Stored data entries
+ + + +
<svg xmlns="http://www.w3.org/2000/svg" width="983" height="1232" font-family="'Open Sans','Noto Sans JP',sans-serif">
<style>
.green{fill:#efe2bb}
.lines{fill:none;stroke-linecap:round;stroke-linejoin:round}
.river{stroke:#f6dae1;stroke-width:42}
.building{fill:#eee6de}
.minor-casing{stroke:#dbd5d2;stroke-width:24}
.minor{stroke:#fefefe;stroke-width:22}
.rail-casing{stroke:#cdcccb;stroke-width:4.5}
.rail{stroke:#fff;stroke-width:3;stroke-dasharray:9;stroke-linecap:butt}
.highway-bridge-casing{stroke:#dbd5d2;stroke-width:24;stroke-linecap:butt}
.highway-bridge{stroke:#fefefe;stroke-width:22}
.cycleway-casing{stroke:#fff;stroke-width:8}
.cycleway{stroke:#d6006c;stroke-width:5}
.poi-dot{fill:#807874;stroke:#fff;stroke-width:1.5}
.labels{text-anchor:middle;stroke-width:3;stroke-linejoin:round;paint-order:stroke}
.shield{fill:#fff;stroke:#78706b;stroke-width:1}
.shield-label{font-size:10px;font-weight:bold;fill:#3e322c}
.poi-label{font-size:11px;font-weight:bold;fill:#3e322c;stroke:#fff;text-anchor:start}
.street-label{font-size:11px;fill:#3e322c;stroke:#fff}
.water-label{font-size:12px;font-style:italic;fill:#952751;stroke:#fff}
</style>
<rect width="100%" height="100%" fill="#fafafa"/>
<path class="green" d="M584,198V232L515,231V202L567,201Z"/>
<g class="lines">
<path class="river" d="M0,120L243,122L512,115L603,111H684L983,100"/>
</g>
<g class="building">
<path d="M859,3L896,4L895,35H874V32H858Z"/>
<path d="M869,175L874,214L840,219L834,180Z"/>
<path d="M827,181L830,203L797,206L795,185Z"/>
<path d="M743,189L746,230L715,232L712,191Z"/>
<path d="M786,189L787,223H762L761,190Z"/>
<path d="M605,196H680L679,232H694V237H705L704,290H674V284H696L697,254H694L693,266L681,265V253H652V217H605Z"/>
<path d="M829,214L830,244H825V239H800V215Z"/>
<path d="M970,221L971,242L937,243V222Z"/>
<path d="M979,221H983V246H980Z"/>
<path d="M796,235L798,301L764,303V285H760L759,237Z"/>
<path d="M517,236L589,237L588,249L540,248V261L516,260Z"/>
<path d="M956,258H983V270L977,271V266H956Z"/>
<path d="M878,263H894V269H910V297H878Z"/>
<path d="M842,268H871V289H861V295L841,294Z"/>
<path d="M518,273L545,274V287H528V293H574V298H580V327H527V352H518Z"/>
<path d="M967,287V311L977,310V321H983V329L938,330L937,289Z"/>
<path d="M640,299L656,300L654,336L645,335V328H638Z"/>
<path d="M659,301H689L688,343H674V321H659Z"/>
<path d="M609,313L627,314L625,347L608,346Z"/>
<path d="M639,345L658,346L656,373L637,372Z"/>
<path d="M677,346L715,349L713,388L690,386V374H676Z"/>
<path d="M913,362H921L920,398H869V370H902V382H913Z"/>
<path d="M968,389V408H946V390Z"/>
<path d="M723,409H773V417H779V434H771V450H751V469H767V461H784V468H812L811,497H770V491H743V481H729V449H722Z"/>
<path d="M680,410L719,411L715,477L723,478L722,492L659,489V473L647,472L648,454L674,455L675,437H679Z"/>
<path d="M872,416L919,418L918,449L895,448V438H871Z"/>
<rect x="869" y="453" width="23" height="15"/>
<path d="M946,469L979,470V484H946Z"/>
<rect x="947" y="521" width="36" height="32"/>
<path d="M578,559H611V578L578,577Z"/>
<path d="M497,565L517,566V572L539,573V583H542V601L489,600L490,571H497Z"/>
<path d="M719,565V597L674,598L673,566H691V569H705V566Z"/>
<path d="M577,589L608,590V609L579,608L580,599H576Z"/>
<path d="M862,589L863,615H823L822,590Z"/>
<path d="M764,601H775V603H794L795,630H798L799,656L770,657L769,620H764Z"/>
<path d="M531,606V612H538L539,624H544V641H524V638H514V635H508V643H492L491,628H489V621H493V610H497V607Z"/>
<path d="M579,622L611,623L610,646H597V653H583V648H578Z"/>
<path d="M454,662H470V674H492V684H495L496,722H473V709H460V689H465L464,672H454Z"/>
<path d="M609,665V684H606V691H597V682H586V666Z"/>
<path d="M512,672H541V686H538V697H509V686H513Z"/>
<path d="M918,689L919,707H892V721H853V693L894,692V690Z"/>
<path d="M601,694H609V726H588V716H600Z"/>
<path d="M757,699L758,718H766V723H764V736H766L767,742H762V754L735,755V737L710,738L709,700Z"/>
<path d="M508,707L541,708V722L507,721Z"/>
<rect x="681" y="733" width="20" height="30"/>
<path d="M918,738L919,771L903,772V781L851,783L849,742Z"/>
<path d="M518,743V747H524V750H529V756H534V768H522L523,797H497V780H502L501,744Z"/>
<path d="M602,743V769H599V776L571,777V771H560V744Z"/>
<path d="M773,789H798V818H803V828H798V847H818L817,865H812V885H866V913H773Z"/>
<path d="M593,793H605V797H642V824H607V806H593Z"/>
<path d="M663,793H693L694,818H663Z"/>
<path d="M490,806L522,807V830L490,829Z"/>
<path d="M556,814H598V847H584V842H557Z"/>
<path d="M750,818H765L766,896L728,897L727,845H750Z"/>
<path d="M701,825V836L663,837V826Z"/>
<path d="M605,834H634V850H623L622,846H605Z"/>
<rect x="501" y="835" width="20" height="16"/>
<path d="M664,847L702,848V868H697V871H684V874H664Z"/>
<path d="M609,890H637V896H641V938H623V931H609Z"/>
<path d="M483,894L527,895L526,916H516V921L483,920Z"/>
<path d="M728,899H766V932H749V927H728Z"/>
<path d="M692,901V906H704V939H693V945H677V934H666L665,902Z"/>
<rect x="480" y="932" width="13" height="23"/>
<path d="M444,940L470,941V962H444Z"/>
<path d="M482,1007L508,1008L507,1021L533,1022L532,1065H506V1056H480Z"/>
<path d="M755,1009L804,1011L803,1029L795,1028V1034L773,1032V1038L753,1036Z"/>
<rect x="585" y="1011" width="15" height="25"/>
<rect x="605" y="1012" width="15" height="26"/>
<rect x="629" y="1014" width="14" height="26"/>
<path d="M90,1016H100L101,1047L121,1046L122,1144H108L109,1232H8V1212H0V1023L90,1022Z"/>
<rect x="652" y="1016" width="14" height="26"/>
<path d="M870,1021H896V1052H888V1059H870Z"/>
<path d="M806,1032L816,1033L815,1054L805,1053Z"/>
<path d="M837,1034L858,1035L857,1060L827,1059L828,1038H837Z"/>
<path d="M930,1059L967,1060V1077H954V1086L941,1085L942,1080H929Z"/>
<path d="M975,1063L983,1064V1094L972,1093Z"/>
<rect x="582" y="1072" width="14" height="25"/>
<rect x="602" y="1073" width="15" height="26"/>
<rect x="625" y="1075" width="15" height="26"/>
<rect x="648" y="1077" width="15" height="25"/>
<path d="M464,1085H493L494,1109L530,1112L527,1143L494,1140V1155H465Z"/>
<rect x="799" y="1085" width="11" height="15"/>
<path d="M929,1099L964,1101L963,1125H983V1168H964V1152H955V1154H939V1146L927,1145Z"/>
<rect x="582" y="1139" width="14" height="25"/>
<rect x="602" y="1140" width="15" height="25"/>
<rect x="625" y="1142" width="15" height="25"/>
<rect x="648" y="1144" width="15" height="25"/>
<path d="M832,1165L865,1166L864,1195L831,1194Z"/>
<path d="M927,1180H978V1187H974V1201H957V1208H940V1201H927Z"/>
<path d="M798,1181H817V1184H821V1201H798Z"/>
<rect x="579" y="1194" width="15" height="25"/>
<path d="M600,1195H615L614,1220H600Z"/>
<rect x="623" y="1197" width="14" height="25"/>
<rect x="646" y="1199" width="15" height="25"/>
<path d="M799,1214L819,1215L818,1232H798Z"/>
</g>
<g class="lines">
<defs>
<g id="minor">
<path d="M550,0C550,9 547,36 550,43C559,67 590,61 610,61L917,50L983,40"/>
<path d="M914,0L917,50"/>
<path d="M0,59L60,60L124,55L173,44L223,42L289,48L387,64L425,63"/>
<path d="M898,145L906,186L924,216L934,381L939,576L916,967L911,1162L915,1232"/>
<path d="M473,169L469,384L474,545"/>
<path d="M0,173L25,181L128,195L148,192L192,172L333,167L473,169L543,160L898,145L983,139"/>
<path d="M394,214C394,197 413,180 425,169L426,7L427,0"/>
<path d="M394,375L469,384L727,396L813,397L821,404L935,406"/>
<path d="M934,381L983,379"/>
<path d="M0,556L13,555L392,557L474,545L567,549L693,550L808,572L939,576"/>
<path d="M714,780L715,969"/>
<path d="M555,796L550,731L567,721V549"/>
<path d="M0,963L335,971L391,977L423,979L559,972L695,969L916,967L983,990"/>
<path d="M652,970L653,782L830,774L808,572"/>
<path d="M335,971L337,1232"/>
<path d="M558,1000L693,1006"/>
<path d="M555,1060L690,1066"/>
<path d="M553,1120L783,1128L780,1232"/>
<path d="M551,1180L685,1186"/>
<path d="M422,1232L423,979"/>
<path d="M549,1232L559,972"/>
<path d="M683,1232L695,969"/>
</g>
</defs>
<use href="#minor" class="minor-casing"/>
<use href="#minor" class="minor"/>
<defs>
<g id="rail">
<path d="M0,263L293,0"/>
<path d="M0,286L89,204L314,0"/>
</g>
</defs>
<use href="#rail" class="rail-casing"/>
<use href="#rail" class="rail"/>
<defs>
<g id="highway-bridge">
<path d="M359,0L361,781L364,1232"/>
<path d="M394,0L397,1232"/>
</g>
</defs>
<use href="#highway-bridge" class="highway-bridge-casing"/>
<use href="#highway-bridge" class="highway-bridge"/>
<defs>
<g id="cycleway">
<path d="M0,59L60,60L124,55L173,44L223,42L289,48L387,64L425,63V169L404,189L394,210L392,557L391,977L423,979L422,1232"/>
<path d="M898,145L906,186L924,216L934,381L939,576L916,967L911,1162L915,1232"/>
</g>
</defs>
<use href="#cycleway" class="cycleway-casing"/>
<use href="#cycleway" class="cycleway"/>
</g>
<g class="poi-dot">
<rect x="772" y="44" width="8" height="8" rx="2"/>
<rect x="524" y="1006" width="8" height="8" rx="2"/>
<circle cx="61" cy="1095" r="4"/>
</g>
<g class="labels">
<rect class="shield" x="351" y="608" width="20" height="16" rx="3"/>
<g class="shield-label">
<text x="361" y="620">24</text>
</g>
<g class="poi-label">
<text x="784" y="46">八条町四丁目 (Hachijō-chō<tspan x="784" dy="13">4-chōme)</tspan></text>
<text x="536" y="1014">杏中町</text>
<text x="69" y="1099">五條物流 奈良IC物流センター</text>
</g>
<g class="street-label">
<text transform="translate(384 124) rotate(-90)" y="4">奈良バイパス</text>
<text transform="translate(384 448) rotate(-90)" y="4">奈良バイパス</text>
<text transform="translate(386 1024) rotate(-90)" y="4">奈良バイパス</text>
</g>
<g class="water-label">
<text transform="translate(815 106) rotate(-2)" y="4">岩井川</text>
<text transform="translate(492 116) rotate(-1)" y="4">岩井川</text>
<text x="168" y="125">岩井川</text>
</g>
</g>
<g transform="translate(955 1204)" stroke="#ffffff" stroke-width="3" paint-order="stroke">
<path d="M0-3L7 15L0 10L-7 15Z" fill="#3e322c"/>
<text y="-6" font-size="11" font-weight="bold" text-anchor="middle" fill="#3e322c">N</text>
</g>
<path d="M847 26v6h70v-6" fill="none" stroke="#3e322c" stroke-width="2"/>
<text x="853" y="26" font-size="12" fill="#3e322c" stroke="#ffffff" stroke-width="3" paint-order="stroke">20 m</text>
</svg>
+ + + +
Task objective
Each line above that contains "middle" must be copied out.

Solution for this problem
.labels{text-anchor:middle;stroke-width:3;stroke-linejoin:round;paint-order:stroke}
<text y="-6" font-size="11" font-weight="bold" text-anchor="middle" fill="#3e322c">N</text>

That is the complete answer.